O.k. - i understand what you mean. When using lossy compression for encoding you will always have slightly more losses on every encoding you do as each picture and GOP are compressed anew. If you just want to do some very simple editing, e.g. cutting pieces out, you can use a tool that works on the original codec without any new losses but using the same codec. Its called “LosslessCut” - and works like the name suggests :slight_smile: You have to get used to it, i think there is only a dos-version for the command-window.

Anyway you can use lossless codecs for intermediate steps, so if you want to save an intermediate result and check the effect of some filters, this is the way to go without any additional losses. But you will get huge file sizes, as the compression will be minimal. If you have finalized your editing you will finally export it in some good compression codec with some slight losses but medium file size.

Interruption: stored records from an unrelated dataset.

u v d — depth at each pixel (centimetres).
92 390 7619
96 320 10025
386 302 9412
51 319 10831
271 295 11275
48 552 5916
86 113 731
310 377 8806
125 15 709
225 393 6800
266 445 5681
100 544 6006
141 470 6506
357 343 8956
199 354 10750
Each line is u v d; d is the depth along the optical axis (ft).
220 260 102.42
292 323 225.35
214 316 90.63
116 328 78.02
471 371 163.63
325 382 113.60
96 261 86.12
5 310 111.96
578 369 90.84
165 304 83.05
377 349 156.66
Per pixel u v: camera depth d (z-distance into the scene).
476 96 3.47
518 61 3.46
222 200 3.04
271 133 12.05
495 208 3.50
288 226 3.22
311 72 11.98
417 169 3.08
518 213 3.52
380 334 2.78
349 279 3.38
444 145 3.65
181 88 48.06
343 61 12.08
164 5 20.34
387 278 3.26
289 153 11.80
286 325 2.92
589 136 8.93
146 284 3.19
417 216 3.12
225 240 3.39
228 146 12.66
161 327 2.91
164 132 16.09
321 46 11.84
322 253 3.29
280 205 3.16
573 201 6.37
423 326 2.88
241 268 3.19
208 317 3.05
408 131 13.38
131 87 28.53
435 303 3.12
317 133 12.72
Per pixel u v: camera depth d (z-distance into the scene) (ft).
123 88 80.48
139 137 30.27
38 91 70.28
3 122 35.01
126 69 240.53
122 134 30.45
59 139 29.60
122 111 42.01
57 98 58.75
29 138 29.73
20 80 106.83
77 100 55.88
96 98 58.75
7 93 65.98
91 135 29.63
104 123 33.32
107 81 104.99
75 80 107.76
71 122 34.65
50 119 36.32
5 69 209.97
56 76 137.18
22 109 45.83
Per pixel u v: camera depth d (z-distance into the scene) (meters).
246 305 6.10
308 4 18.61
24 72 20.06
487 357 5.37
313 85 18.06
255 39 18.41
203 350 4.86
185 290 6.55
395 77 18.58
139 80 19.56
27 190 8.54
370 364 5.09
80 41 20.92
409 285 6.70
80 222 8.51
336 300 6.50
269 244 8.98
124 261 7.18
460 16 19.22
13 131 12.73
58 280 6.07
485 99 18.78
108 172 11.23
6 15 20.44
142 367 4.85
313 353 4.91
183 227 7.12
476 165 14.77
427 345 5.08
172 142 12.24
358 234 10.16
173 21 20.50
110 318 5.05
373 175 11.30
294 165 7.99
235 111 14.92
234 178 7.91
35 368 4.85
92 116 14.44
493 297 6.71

I guess you could do up to 10 exports with lossy codec and quality of 55-60% without seeing much difference. If you go below this quality setting you will start to see artefacts. So its all a compromise of file size, practicability (e.g. decoding speed on standard computer) and quality.

The lossless codecs are “visually lossless” not lossless - you should not see the difference in one encode but they are not mathematically reversible to get back to the video you put at the input to the encoder.

Because they are not truly lossless, multiple encodes will cause degredations - so try to encode as little as possible.

The main effect you need to worry about is not the output from Shotcut, but the effect the encodes you’re doing have on the final Lossy encode undertaken by YouTube or Vimeo or similar.